## Bounding boxes with keypoints

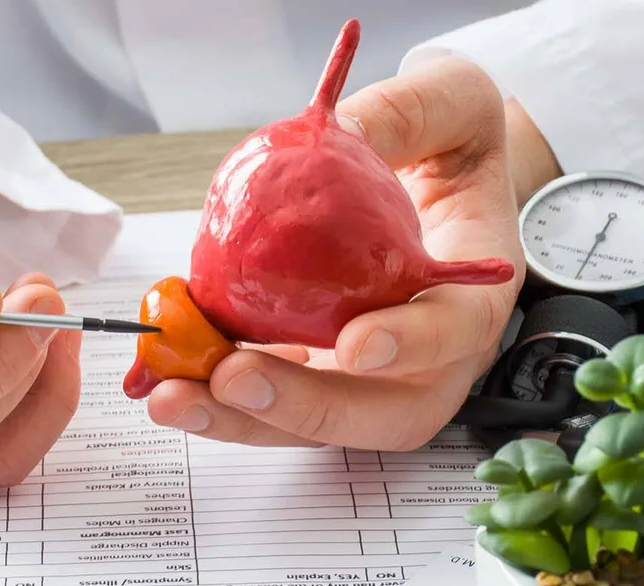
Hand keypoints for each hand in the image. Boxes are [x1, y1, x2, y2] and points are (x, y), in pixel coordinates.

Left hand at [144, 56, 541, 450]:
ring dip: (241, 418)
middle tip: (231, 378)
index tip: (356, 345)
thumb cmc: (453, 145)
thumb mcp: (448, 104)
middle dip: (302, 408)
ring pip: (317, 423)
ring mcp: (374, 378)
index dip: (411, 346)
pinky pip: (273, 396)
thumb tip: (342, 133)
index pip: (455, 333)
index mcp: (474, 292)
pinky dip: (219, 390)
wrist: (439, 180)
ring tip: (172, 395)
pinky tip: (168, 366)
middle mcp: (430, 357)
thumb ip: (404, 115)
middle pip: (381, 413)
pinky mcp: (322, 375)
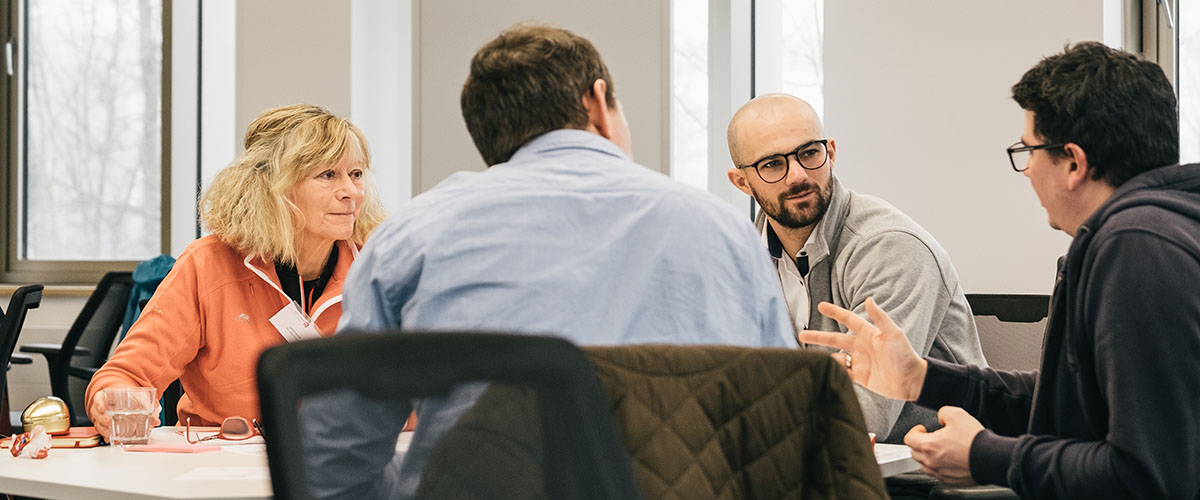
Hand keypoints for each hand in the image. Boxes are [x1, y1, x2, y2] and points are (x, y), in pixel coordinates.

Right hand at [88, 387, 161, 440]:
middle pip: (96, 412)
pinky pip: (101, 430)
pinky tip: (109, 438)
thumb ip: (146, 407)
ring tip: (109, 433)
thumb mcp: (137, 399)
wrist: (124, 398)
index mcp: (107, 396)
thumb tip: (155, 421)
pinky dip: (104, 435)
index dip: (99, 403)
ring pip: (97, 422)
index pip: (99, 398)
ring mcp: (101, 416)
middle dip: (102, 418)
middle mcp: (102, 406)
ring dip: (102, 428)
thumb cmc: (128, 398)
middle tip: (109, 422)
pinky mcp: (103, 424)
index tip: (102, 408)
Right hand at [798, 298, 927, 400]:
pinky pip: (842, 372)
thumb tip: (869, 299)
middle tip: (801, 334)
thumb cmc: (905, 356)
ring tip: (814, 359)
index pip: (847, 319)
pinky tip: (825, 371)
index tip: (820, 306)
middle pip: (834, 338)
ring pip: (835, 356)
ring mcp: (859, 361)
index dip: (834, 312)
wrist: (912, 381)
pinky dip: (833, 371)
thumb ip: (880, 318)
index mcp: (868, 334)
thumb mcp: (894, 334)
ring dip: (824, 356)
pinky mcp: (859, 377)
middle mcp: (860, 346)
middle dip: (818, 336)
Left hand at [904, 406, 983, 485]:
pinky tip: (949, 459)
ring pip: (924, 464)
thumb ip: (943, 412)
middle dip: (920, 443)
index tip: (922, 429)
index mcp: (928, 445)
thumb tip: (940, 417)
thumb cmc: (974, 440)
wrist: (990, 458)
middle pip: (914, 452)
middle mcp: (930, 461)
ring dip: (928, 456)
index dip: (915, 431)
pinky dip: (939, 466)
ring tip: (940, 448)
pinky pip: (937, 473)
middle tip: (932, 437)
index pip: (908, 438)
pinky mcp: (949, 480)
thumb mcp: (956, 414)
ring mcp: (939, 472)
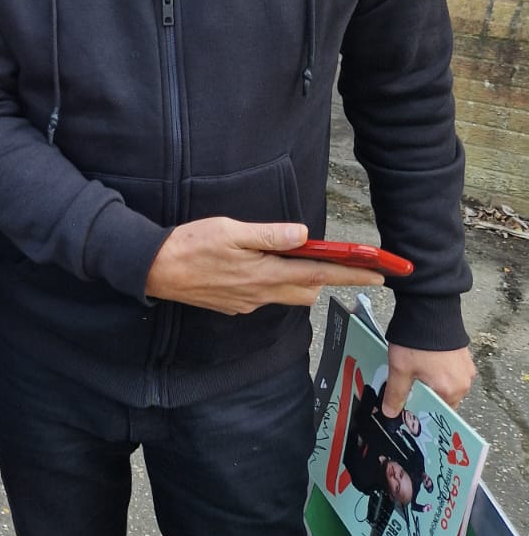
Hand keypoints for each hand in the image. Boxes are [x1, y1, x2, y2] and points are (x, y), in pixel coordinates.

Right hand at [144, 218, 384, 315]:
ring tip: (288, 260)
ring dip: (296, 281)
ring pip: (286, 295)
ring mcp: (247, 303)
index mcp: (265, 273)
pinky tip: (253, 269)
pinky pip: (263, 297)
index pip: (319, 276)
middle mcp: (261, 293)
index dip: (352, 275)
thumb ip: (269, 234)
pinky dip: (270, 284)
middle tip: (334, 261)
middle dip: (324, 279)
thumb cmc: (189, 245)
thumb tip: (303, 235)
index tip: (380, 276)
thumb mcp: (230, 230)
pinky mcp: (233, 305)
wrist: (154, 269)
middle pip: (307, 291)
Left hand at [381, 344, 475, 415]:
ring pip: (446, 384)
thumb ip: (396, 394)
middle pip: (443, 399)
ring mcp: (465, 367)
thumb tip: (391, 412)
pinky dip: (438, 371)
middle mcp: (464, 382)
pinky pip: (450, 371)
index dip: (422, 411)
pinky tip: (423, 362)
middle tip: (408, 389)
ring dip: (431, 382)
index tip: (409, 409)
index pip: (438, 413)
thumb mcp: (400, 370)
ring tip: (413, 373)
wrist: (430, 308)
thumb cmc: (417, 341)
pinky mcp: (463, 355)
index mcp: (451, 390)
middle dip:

## Problem requirements
Would you copy, unchanged, the stretch of the records above that begins at the line containing "middle tip: (109, 422)" and ends at the line containing "thumb tip: (940, 417)", and only that?

## Exercise output
middle tip: (109, 422)
pinky mcp: (103, 424)
index tip: (102, 408)
Right hand at [798, 298, 927, 400]:
pinky pip: (842, 372)
thumb tip: (869, 299)
middle tip: (801, 334)
thumb cmc: (905, 356)
ring tip: (814, 359)
index pip: (847, 319)
pinky tip: (825, 371)
index tip: (820, 306)
middle pip: (834, 338)
ring pip: (835, 356)
ring mcp: (859, 361)
index dip: (834, 312)
wrist: (912, 381)
pinky dip: (833, 371)
thumb ip: (880, 318)
index mcp: (868, 334)
thumb mcp: (894, 334)
ring dip: (824, 356)
pinky mcp: (859, 377)
middle mcp: (860, 346)
middle dip: (818, 336)
Left hand at [904, 406, 983, 485]:
pinky tip: (949, 459)
ring pip: (924, 464)
thumb ip: (943, 412)
middle dip: (920, 443)
index tip: (922, 429)
index mcp: (928, 445)
thumb tip: (940, 417)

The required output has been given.